Burası bir leylek köyü
Kıyısı geride bırakıp İstanbul-İzmir yolunun süsü olmaktan öte bir hoşluğa, Uluabat Gölü’ne geçelim… Türkiye’de ‘yaşayan göller statüsünde’ olan ve Ramsar Antlaşması’yla korunan Uluabat, tıpkı vakitte ülkemizi Avrupa Leylek Köyleri Birliği’nde temsil eden birinci ve tek köy olan Eskikaraağaç Leylek Köyü’ne de konut sahipliği yapıyor. Eskikaraağaç bugünlerde en beğenilen konukları olan leyleklerini yolcu etti, fakat yeniden de sokaklarında gezerek kuş cıvıltıları eşliğinde duvarlardaki leylek fotoğraflarını inceleyebilirsiniz.

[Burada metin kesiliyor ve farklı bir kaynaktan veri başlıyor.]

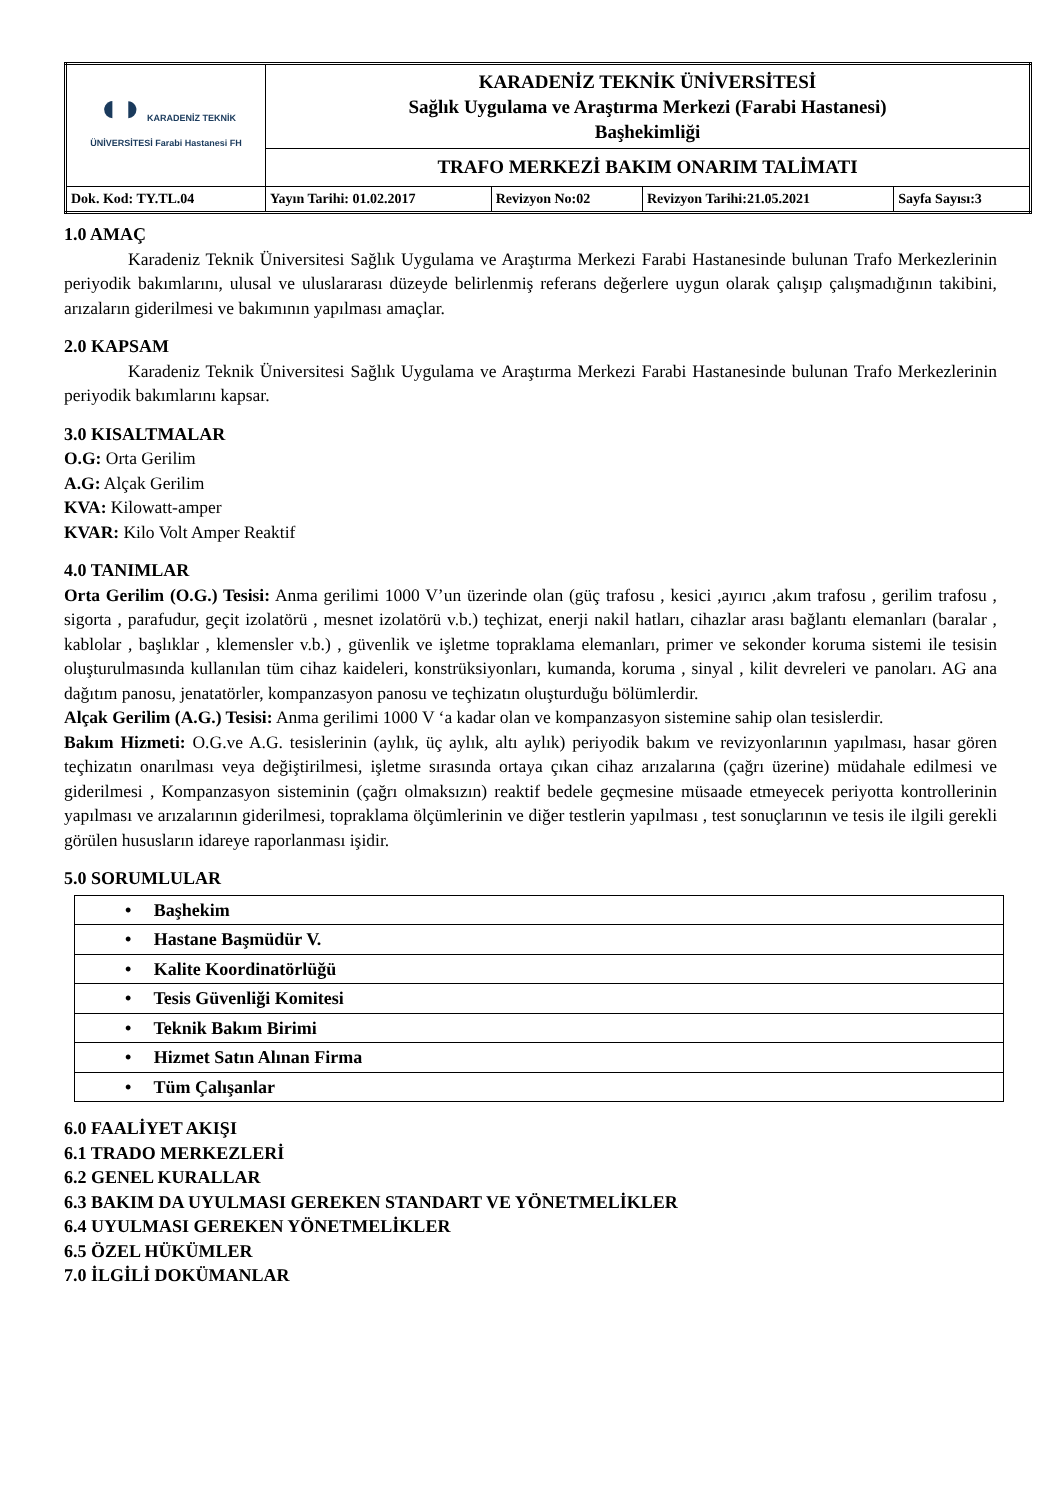| ◖◗ KARADENİZ TEKNİK ÜNİVERSİTESİ Farabi Hastanesi FH | KARADENİZ TEKNİK ÜNİVERSİTESİ Sağlık Uygulama ve Araştırma Merkezi (Farabi Hastanesi) Başhekimliği | | | |
| | TRAFO MERKEZİ BAKIM ONARIM TALİMATI | | | |
| Dok. Kod: TY.TL.04 | Yayın Tarihi: 01.02.2017 | Revizyon No:02 | Revizyon Tarihi:21.05.2021 | Sayfa Sayısı:3 |
1.0 AMAÇ
Karadeniz Teknik Üniversitesi Sağlık Uygulama ve Araştırma Merkezi Farabi Hastanesinde bulunan Trafo Merkezlerinin periyodik bakımlarını, ulusal ve uluslararası düzeyde belirlenmiş referans değerlere uygun olarak çalışıp çalışmadığının takibini, arızaların giderilmesi ve bakımının yapılması amaçlar.
2.0 KAPSAM
Karadeniz Teknik Üniversitesi Sağlık Uygulama ve Araştırma Merkezi Farabi Hastanesinde bulunan Trafo Merkezlerinin periyodik bakımlarını kapsar.
3.0 KISALTMALAR
O.G: Orta Gerilim
A.G: Alçak Gerilim
KVA: Kilowatt-amper
KVAR: Kilo Volt Amper Reaktif
4.0 TANIMLAR
Orta Gerilim (O.G.) Tesisi: Anma gerilimi 1000 V’un üzerinde olan (güç trafosu , kesici ,ayırıcı ,akım trafosu , gerilim trafosu , sigorta , parafudur, geçit izolatörü , mesnet izolatörü v.b.) teçhizat, enerji nakil hatları, cihazlar arası bağlantı elemanları (baralar , kablolar , başlıklar , klemensler v.b.) , güvenlik ve işletme topraklama elemanları, primer ve sekonder koruma sistemi ile tesisin oluşturulmasında kullanılan tüm cihaz kaideleri, konstrüksiyonları, kumanda, koruma , sinyal , kilit devreleri ve panoları. AG ana dağıtım panosu, jenatatörler, kompanzasyon panosu ve teçhizatın oluşturduğu bölümlerdir.
Alçak Gerilim (A.G.) Tesisi: Anma gerilimi 1000 V ‘a kadar olan ve kompanzasyon sistemine sahip olan tesislerdir.
Bakım Hizmeti: O.G.ve A.G. tesislerinin (aylık, üç aylık, altı aylık) periyodik bakım ve revizyonlarının yapılması, hasar gören teçhizatın onarılması veya değiştirilmesi, işletme sırasında ortaya çıkan cihaz arızalarına (çağrı üzerine) müdahale edilmesi ve giderilmesi , Kompanzasyon sisteminin (çağrı olmaksızın) reaktif bedele geçmesine müsaade etmeyecek periyotta kontrollerinin yapılması ve arızalarının giderilmesi, topraklama ölçümlerinin ve diğer testlerin yapılması , test sonuçlarının ve tesis ile ilgili gerekli görülen hususların idareye raporlanması işidir.
5.0 SORUMLULAR
| • Başhekim |
| • Hastane Başmüdür V. |
| • Kalite Koordinatörlüğü |
| • Tesis Güvenliği Komitesi |
| • Teknik Bakım Birimi |
| • Hizmet Satın Alınan Firma |
| • Tüm Çalışanlar |
6.0 FAALİYET AKIŞI
6.1 TRADO MERKEZLERİ
6.2 GENEL KURALLAR
6.3 BAKIM DA UYULMASI GEREKEN STANDART VE YÖNETMELİKLER
6.4 UYULMASI GEREKEN YÖNETMELİKLER
6.5 ÖZEL HÜKÜMLER
7.0 İLGİLİ DOKÜMANLAR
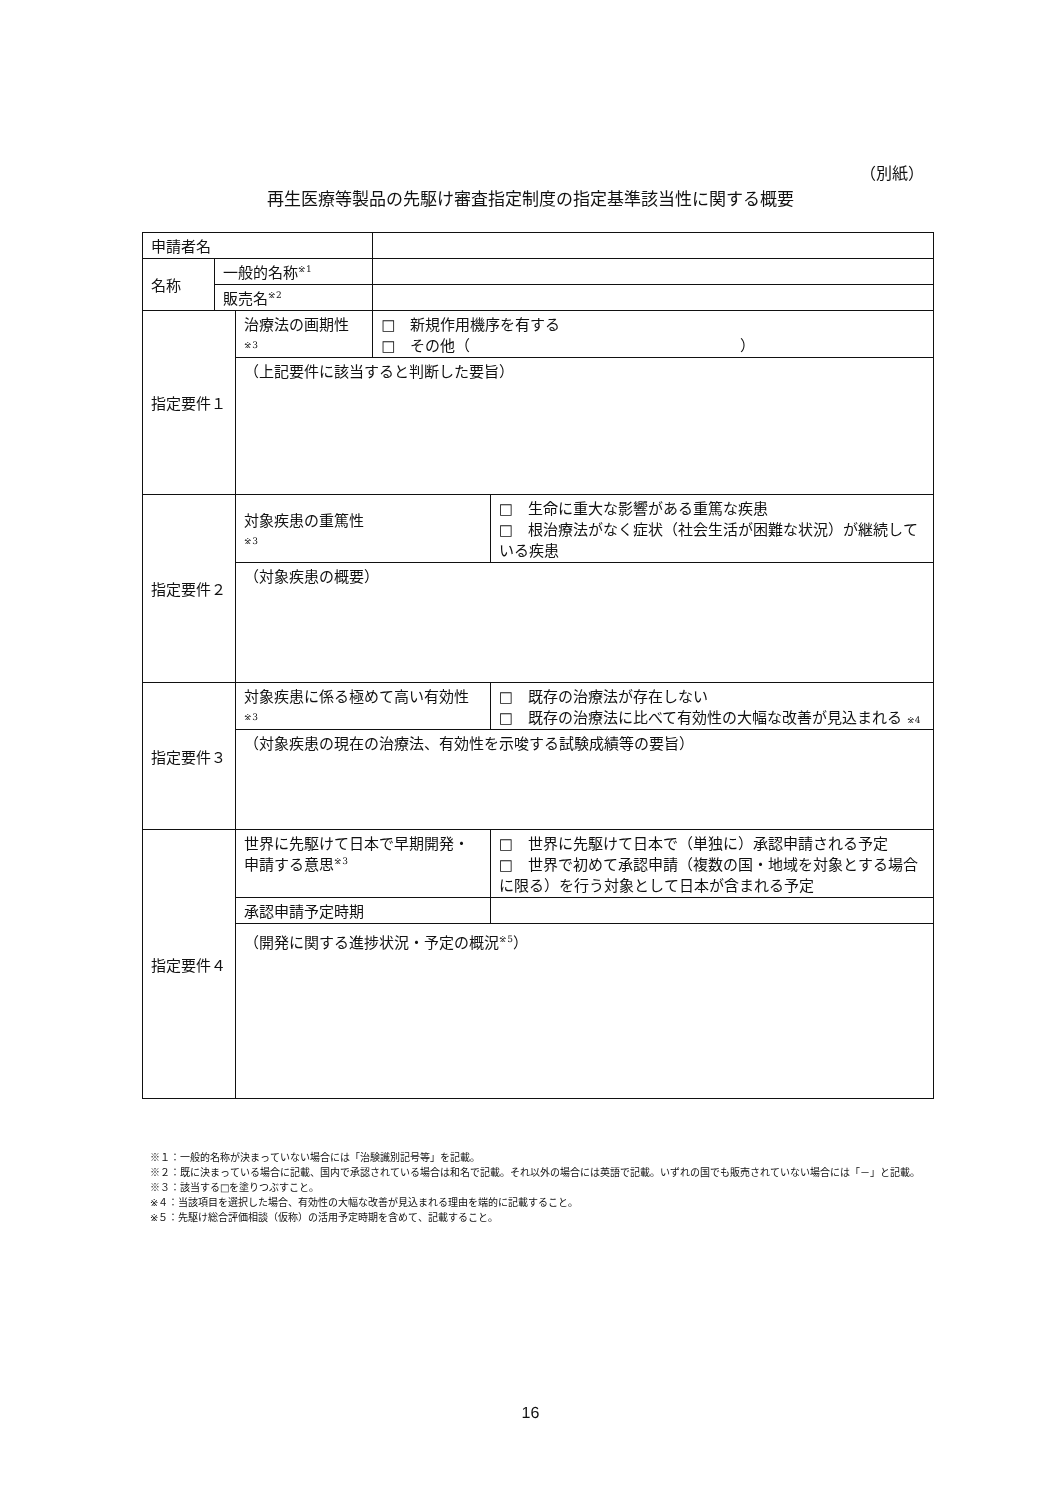（別紙）
再生医療等製品の先駆け審査指定制度の指定基準該当性に関する概要
| 申請者名 | | | | |
| 名称 | 一般的名称<sup>※1</sup> | | | |
| | 販売名<sup>※2</sup> | | | |
| 指定要件１ | | 治療法の画期性 ※3 | □ 新規作用機序を有する □ その他（ ） | |
| | | （上記要件に該当すると判断した要旨） | | |
| 指定要件２ | | 対象疾患の重篤性 ※3 | | □ 生命に重大な影響がある重篤な疾患 □ 根治療法がなく症状（社会生活が困難な状況）が継続している疾患 |
| | | （対象疾患の概要） | | |
| 指定要件３ | | 対象疾患に係る極めて高い有効性 ※3 | | □ 既存の治療法が存在しない □ 既存の治療法に比べて有効性の大幅な改善が見込まれる ※4 |
| | | （対象疾患の現在の治療法、有効性を示唆する試験成績等の要旨） | | |
| 指定要件４ | | 世界に先駆けて日本で早期開発・申請する意思<sup>※3</sup> | | □ 世界に先駆けて日本で（単独に）承認申請される予定 □ 世界で初めて承認申請（複数の国・地域を対象とする場合に限る）を行う対象として日本が含まれる予定 |
| | | 承認申請予定時期 | | |
| | | （開発に関する進捗状況・予定の概況<sup>※5</sup>） | | |
※１：一般的名称が決まっていない場合には「治験識別記号等」を記載。
※２：既に決まっている場合に記載、国内で承認されている場合は和名で記載。それ以外の場合には英語で記載。いずれの国でも販売されていない場合には「－」と記載。
※３：該当する□を塗りつぶすこと。
※４：当該項目を選択した場合、有効性の大幅な改善が見込まれる理由を端的に記載すること。
※５：先駆け総合評価相談（仮称）の活用予定時期を含めて、記載すること。
16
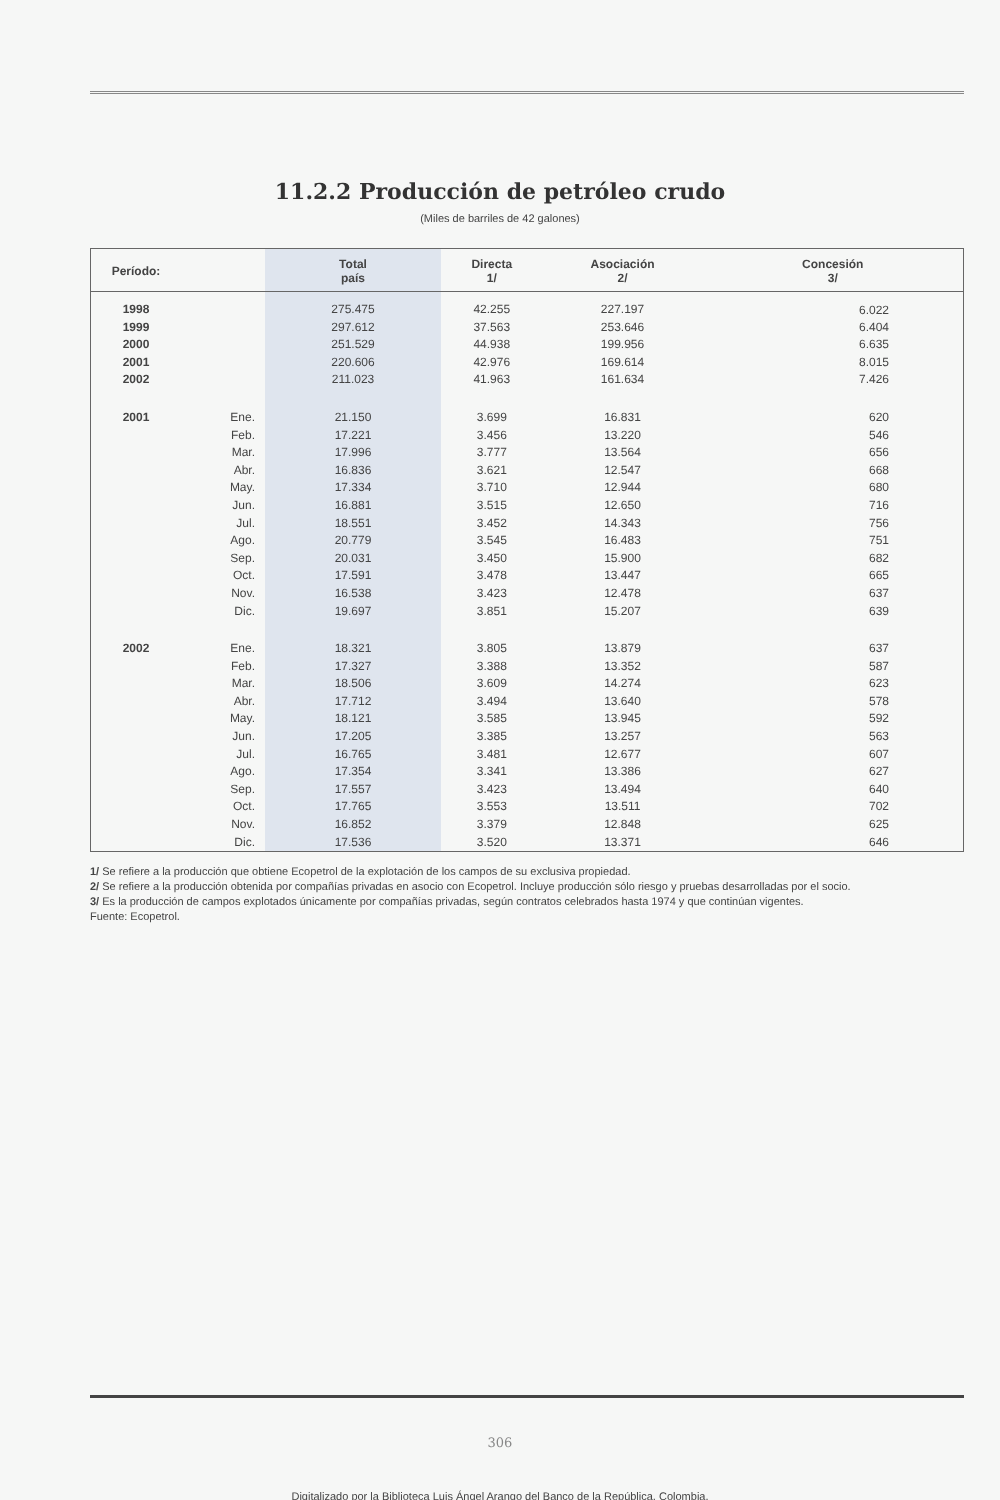11.2.2 Producción de petróleo crudo
(Miles de barriles de 42 galones)
| Período: | | Total país | Directa 1/ | Asociación 2/ | Concesión 3/ |
| --- | --- | --- | --- | --- | --- |
| 1998 | | 275.475 | 42.255 | 227.197 | 6.022 |
| 1999 | | 297.612 | 37.563 | 253.646 | 6.404 |
| 2000 | | 251.529 | 44.938 | 199.956 | 6.635 |
| 2001 | | 220.606 | 42.976 | 169.614 | 8.015 |
| 2002 | | 211.023 | 41.963 | 161.634 | 7.426 |
| 2001 | Ene. | 21.150 | 3.699 | 16.831 | 620 |
| | Feb. | 17.221 | 3.456 | 13.220 | 546 |
| | Mar. | 17.996 | 3.777 | 13.564 | 656 |
| | Abr. | 16.836 | 3.621 | 12.547 | 668 |
| | May. | 17.334 | 3.710 | 12.944 | 680 |
| | Jun. | 16.881 | 3.515 | 12.650 | 716 |
| | Jul. | 18.551 | 3.452 | 14.343 | 756 |
| | Ago. | 20.779 | 3.545 | 16.483 | 751 |
| | Sep. | 20.031 | 3.450 | 15.900 | 682 |
| | Oct. | 17.591 | 3.478 | 13.447 | 665 |
| | Nov. | 16.538 | 3.423 | 12.478 | 637 |
| | Dic. | 19.697 | 3.851 | 15.207 | 639 |
| 2002 | Ene. | 18.321 | 3.805 | 13.879 | 637 |
| | Feb. | 17.327 | 3.388 | 13.352 | 587 |
| | Mar. | 18.506 | 3.609 | 14.274 | 623 |
| | Abr. | 17.712 | 3.494 | 13.640 | 578 |
| | May. | 18.121 | 3.585 | 13.945 | 592 |
| | Jun. | 17.205 | 3.385 | 13.257 | 563 |
| | Jul. | 16.765 | 3.481 | 12.677 | 607 |
| | Ago. | 17.354 | 3.341 | 13.386 | 627 |
| | Sep. | 17.557 | 3.423 | 13.494 | 640 |
| | Oct. | 17.765 | 3.553 | 13.511 | 702 |
| | Nov. | 16.852 | 3.379 | 12.848 | 625 |
| | Dic. | 17.536 | 3.520 | 13.371 | 646 |
1/ Se refiere a la producción que obtiene Ecopetrol de la explotación de los campos de su exclusiva propiedad.
2/ Se refiere a la producción obtenida por compañías privadas en asocio con Ecopetrol. Incluye producción sólo riesgo y pruebas desarrolladas por el socio.
3/ Es la producción de campos explotados únicamente por compañías privadas, según contratos celebrados hasta 1974 y que continúan vigentes.
Fuente: Ecopetrol.
306
Digitalizado por la Biblioteca Luis Ángel Arango del Banco de la República, Colombia.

Köydeki ulusal parklara ilişkin Kuş Tahnit Salonu’nda, ülkemiz kuşlarının doldurulmuş halleri sergileniyor. Akabinde Kuş Müşahede Kulesi’ne çıkıp köyün ve gölün panoramik görüntüsünü izleyebilir, kıyıdaki toplumsal tesiste mola verebilirsiniz. Son olarak köyün göle olan kıyısında uzanan parke taşlı ‘Leylek Yürüyüş Yolu’nda Uluabat’ın meşhur günbatımına tanıklık edin. Köy bayanlarının kurduğu derneğe uğrayıp el imali yöresel eserlerden de alabilirsiniz.
Tarihi handa kahve…
Uluabat Gölü etrafında Eskikaraağaç sonrası kesinlikle görmeniz gereken iki yer daha var. Bunlardan birincisi 600 yıllık bir han. Issızhan olarak anılan yapı, restore edildi ve hâlâ han olarak hizmet veriyor. Ülkemizde han olarak varlığını koruyan az yapılardan Issızhan’da konaklamasanız da avlusunda bir kahve içebilirsiniz. Birkaç yüz metre uzağındaki Türkiye’nin ‘özel kuş cennetleri’ ortasında birinci olan ve Mustafa Bilgiç’e ilişkin Uluabat Kuş Cenneti’ni de ziyaret edin. Her mevsim ziyaretçi kabul eden yerde elinizden yem yiyen tavuskuşları üzere birçok evcil kuş tipini yakından görebilirsiniz. Vaktiniz varsa Mustafa Bilgiç’in maceralarla dolu tabiat muhafazacı geçmişini ve anılarını dinleyin.
Eşsiz botanik bahçesi
Karacabey’in ülke çapında tanınan kıymeti harayı gezmeden cinsinizi bitirmeyin. Anadolu’da yüzyıllardır tarım ve hayvancılığın lokomotifi sayılan Karacabey Harası, bugün hâlâ Avrupa’nın en büyük çiftlikleri ortasında. Köse Mihal’in Osman Gazi ile evlenen kızına çeyiz olarak verdiği bu çiftlik, yıllar içinde bilhassa sarayın at ve et gereksinimini karşılayan kıymetli bir işletme haline gelmiş. Bugün hem hayvancılık hem de tarım faaliyetlerinin yanı sıra eşsiz botanik bahçesi, doğal meşe ormanlarıyla huzurlu bir gezinti için uğramanız gereken yerlerden biri.
Çocuklar da binebilir
Harada yetiştirilen atların atası
olarak anılan Baba Kuruş ve Baba Sad isimli aygırlara, haradaki atçılık faaliyetine kazandırdıklarından ötürü vefa göstergesi olarak yapılan mezarları da ziyaret edin. Birebir vakitte haranın klâsik tekniklerle ürettiği doğal eserlerin satıldığı, bu eserlerle kahvaltı da edilebilen bir tesis ve bir de binicilik merkezi var. Burada çocuklar ve yetişkinler at binebiliyor.
Ne yenir?
Karacabey gastronomi alanında da meraklılarına çok seçenek sunuyor. Kabak tatlısı ve Mustafakemalpaşa tatlısı, tavuklu mantı ve Mihaliç peyniri buraya özel lezzetlerden. Atatürk Kültür Parkı girişindeki Tavacı Refik’te sac tava ve kabak tatlısı yiyebilirsiniz. Kültür Park’taki Coşkun Izgara Park da et yemekleri konusunda başarılı. Karacabey’in meşhur mantısı için Asalar Antik Kafe ile Mantilla’ya uğrayabilir, Cumhuriyet Alanı’ndaki Konak Pastanesi’nde meşhur höşmerimli dondurmayı deneyebilirsiniz.
Tarihi bir mola
1475’te inşa edilen Ulucami kentin tarihi yapılarından. İmali çok daha eskilere dayanan ve üç semavi dine hizmet etmiş Kümbetli Cami de görülmeli. Çeşitli kaynaklarda 2 bin 200 yıllık olduğu geçen Kümbetli Cami’de havra ve kilise periyodundan kalma motifler görülebiliyor. Osmanlı kumandanlarından Dayı Karacabey tarafından 1446’da imaline başlanan lakin Belgrat Savaşı’nda şehit düşmesinin akabinde vasiyeti üzerine 1457’de tamamlanan İmaret Camisi’ni de ziyaret edin. Etrafını kuşatan taşların ayrıntılı motifleri ilgi çekiyor. Dayı Karaca’nın kabri de bahçede.